Conditional logic 110 can be operatively coupled to receive the binary sequence of ‘1010’ from the counters 104A-104N. To determine a maximum value received within the window 120, the conditional logic 110 may use a find first bitwise operation to find the most significant ‘1’ bit of the binary sequence, as described above. For example, the conditional logic 110 can determine that the most significant ‘1’ bit of the binary sequence corresponds to counter 104N and, therefore, the maximum value received within the window 120 is four. To determine the minimum value, the conditional logic may use a find first bitwise operation to find the least significant ‘1’ bit, as described above. For example, the conditional logic 110 can determine that the least significant ‘1’ bit of the binary sequence corresponds to counter 104B and, therefore, the minimum value received within the window 120 is two. The computation block 113 can determine an average of the minimum value and the maximum value, as described above. For example, computation block 113 can determine the average of the minimum value and the maximum value is three using a right shift bitwise operation.
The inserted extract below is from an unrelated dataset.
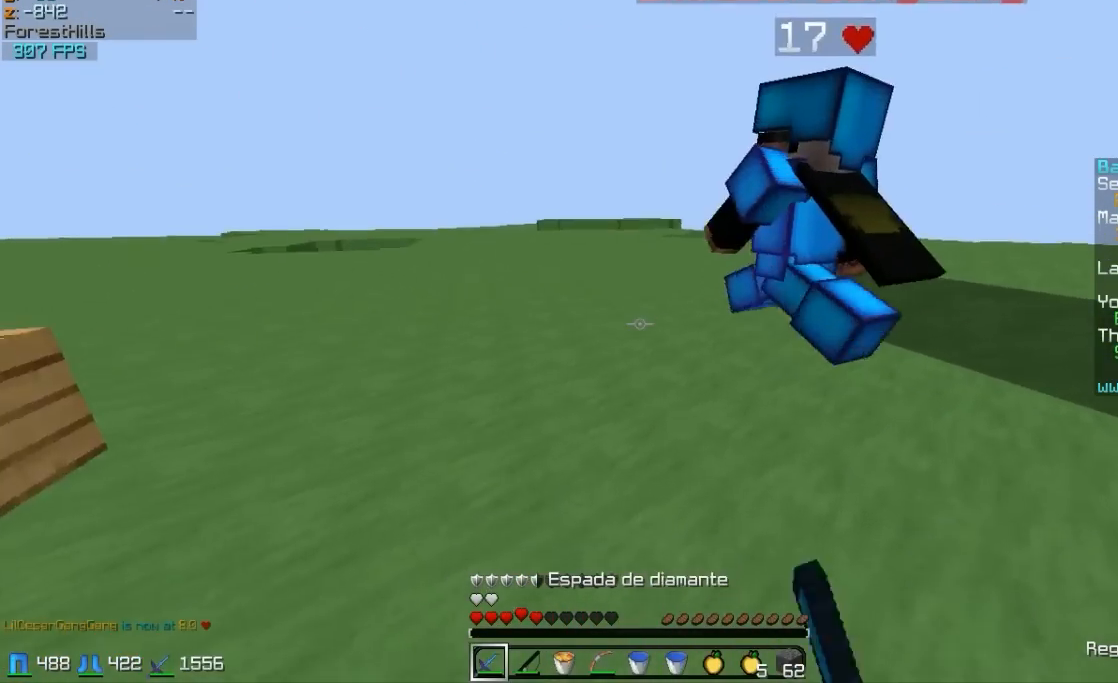
{"keys": ["a", "w"], "mouse": ["left"], "events": [[50, "mouse_left", "up"], [150, "mouse_left", "down"], [200, "mouse_left", "up"], [250, "mouse_left", "down"], [300, "mouse_left", "up"], [350, "mouse_left", "down"], [400, "a", "down"], [400, "mouse_left", "up"], [500, "mouse_left", "down"]]}
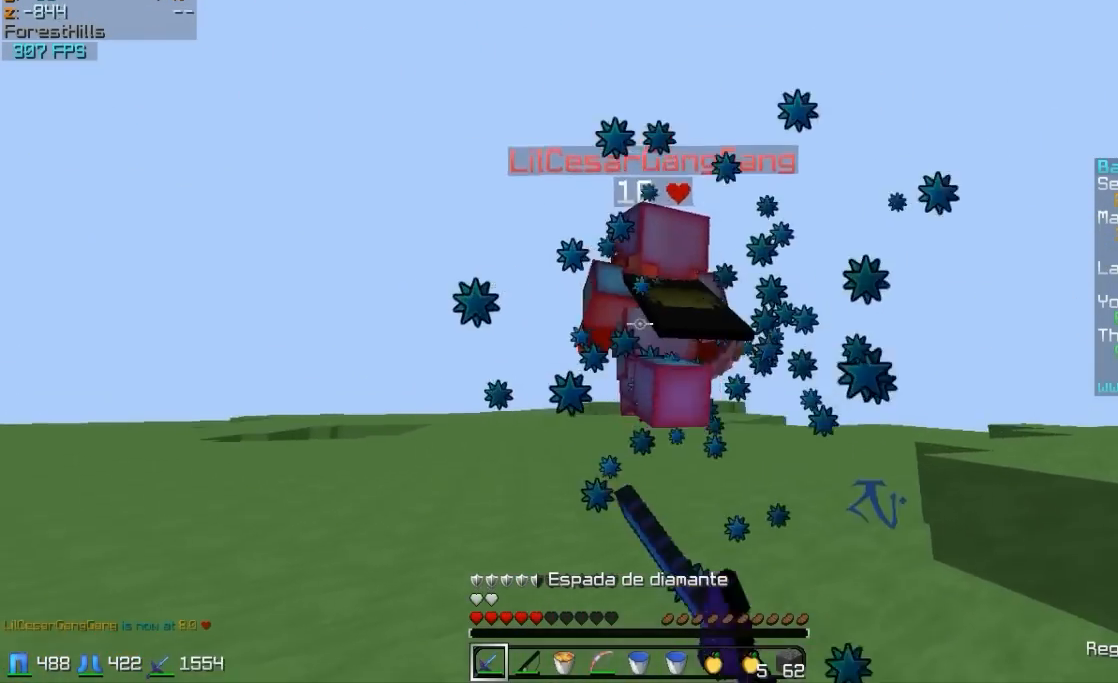
{"keys": ["w"], "mouse": ["right"], "events": [[50, "mouse_left", "up"], [200, "a", "up"], [450, "mouse_right", "down"]]}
It can be noted that the systems and implementations described above with respect to
In at least one embodiment, the window 120 may be equal to a maximum value of counters 104A-104N, as described above. In at least one embodiment, the maximum value of the counter may be greater than the window 120. For example, the maximum count of the counters 104A-104N can be 100,000 and the window 120 can be 10,000. In at least one embodiment, count 108A-108N can be reset (e.g., responsive to receiving a signal from decision logic 102) to a count corresponding to the window 120. In at least one embodiment, count 108A-108N can be reset to the maximum count. Count 108A-108N can be compared with respect to the window 120 to determine the maximum/minimum value received within the window 120. In at least one embodiment, window 120 is runtime configurable. Runtime configurable refers to the ability of a system or software to be adjusted or modified while it is operational without restarting or interrupting execution. For example, the size of window 120 can be modified (e.g., increased, decreased, etc.) dynamically (“on-the-fly”) to accommodate different scenarios without halting the system.
In at least one embodiment, input values may be received from the input stream 112 at inconsistent intervals of time. For example, a first input value may be received from input stream 112 after a first time interval, and a second input value may be received from the input stream 112 after a second time interval. In such an embodiment, the counters 104A-104N may be updated (i.e., decremented/incremented) and reset in response to receiving a signal from decision logic 102. For example, responsive to receiving an input value from input stream 112, decision logic 102 can transmit a signal to reset a count of a counter corresponding to the input value and can transmit signals to the other counters of the counter 104A-104N to increment/decrement a respective count 108A-108N. Accordingly, counters 104A-104N may be incremented/decremented in response to receiving a signal from decision logic 102 or in response to receiving a clock signal (where input values are received according to the clock signal).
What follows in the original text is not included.